A modification has been made to the steering rack of the Gen3 Supercars following further testing at Queensland Raceway, Speedcafe.com has learnt.
The Ford Mustang and Chevrolet Camaro were taken for laps around Queensland Raceway across Wednesday, January 18 and Thursday, January 19, then again on Monday, January 23.
It is thought that both were also back on-track last Tuesday (January 24) in an outing which largely flew under the radar.
Speedcafe.com understands that Chevrolet homologation team Triple Eight Race Engineering tested the modified rack last week and that Erebus Motorsport is now manufacturing it.
While the Camaro was used as the mule for that task, with work on the Mustang focused on calibration of its Coyote-derived engine, the handling trait was experienced in both rather than being Camaro-specific.
Sources indicate that the tweak is not a complete solution to the lightness, but will be an improvement.
The revelation comes as most teams delay the initial rollout of their Gen3 cars until next Tuesday, February 7 at the earliest.
The Blanchard Racing Team appears to still be pressing ahead with its plan to run its single Mustang on tomorrow’s (February 1) original Winton shakedown date, notwithstanding that the modified rack will not be ready by then.
However, Triple Eight and Ford homologation team Dick Johnson Racing had already decided by the end of last week that they would not be on-track with their race cars yesterday (January 30), when Sunshine State-based teams were originally set to conduct shakedowns at Queensland Raceway.

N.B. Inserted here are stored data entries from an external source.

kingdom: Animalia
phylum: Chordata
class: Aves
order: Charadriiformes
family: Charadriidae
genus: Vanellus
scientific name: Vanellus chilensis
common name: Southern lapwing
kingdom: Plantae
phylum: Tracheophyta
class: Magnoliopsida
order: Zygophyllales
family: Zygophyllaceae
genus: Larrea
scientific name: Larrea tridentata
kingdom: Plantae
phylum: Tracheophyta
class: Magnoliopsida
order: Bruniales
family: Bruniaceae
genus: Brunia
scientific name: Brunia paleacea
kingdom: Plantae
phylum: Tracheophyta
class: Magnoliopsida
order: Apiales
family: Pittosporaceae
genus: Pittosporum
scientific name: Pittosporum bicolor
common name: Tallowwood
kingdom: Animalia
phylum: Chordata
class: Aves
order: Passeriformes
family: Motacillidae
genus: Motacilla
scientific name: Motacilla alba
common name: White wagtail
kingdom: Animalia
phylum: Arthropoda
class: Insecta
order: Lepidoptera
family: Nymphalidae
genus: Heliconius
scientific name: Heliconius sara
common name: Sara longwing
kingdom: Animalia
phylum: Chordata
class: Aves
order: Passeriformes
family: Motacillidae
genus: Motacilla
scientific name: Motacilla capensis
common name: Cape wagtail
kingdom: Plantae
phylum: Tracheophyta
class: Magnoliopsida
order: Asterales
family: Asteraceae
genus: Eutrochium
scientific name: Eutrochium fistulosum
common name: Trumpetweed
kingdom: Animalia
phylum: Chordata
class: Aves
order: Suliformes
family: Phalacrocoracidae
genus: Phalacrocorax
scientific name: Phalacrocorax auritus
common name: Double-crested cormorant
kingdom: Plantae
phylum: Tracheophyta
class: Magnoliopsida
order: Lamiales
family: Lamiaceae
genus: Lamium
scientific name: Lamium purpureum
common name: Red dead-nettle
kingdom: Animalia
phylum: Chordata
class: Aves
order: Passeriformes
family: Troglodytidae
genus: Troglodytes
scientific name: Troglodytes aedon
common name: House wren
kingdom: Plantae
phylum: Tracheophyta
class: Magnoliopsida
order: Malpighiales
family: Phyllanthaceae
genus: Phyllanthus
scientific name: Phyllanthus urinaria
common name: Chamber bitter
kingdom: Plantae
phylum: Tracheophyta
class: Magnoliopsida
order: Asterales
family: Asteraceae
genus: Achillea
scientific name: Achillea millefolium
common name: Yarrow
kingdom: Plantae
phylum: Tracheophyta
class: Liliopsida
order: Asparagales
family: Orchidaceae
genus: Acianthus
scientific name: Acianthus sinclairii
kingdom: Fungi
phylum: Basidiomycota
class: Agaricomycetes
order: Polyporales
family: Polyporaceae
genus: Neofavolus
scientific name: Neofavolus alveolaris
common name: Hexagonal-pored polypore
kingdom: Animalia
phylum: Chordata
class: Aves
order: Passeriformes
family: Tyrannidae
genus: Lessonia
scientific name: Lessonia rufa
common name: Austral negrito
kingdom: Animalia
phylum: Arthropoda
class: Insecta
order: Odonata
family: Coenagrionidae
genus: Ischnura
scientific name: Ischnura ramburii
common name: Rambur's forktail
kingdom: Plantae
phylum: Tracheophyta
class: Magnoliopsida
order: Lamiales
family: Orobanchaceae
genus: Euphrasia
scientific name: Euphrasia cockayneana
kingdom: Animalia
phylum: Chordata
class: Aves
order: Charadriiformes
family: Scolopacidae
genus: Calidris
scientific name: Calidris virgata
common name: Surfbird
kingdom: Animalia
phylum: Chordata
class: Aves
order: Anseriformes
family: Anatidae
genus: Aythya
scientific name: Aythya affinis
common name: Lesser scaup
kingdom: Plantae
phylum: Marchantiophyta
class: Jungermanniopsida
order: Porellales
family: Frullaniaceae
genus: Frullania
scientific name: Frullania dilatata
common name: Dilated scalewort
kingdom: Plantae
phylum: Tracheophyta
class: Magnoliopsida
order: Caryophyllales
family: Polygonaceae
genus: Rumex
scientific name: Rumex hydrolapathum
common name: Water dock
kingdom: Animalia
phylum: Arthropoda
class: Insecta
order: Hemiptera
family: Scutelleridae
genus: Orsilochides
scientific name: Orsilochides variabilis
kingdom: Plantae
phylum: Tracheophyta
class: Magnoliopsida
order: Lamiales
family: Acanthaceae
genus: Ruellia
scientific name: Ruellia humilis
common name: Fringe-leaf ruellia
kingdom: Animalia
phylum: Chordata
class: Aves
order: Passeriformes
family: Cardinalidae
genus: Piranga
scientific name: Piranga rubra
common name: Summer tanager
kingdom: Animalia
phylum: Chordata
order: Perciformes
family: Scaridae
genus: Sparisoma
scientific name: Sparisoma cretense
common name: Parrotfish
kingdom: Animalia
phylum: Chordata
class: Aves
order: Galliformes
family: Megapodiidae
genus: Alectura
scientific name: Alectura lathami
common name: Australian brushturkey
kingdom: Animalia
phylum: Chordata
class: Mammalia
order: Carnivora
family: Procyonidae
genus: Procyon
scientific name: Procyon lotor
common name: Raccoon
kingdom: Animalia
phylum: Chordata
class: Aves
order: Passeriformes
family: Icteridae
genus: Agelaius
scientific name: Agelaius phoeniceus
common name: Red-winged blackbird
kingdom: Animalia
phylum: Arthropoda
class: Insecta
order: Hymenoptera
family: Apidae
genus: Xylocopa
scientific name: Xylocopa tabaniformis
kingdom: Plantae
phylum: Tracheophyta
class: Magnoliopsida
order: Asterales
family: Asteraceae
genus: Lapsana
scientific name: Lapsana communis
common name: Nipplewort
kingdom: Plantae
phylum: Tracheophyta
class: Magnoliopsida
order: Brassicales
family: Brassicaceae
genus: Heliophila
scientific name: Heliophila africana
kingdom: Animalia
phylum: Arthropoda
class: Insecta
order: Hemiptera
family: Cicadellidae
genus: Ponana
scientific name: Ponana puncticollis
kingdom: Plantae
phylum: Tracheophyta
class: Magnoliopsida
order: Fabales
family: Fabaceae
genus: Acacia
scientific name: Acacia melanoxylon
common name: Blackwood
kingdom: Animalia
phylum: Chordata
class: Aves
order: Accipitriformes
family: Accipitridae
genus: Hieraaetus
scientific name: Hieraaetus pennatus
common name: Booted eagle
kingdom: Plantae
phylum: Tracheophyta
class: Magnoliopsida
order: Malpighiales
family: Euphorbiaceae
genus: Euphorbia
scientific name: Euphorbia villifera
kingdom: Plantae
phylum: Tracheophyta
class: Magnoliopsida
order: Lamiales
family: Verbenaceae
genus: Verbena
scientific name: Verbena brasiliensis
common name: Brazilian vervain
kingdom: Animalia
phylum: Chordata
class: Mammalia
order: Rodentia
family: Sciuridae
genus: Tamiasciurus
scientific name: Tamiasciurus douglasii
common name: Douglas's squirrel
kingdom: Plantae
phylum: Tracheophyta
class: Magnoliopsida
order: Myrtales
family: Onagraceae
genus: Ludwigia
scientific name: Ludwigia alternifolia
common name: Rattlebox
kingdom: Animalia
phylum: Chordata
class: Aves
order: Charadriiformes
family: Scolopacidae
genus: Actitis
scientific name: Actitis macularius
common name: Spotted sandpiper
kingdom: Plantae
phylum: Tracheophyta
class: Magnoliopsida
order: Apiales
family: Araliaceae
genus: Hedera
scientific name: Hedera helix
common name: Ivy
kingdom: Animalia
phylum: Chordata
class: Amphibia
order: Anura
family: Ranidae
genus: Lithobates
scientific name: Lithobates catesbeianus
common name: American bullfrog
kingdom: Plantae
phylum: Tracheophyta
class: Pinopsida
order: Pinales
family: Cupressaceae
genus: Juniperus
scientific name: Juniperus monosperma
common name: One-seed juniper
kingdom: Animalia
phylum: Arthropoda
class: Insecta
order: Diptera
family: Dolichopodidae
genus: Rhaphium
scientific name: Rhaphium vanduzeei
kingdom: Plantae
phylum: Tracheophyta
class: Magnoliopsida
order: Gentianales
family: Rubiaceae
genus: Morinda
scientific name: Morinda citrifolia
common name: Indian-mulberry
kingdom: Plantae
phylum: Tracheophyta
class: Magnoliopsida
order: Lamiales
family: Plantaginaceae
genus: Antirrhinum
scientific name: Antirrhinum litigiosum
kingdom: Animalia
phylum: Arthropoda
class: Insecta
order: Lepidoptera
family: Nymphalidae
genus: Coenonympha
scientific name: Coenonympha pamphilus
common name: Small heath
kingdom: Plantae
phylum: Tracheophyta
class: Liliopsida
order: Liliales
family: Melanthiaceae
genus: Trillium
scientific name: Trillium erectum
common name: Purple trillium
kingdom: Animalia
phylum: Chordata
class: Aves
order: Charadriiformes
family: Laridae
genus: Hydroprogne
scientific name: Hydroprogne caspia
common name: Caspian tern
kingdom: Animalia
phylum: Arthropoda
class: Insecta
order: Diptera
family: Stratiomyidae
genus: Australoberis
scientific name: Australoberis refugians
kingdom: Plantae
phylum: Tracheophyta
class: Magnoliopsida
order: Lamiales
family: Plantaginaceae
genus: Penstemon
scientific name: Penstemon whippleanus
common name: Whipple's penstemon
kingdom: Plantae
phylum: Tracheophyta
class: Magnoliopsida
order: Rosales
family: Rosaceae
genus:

Instead, DJR and Matt Stone Racing are set to head out to the Ipswich circuit on February 7, while Triple Eight and PremiAir Racing, whose crews are working together on the build of their first Camaros, will do so on Thursday, February 9.
Supercars has now left teams to conduct a “flexible testing program”, with both the 60km shakedown limit and the stipulation that a team must test all of its cars on the same day as each other removed.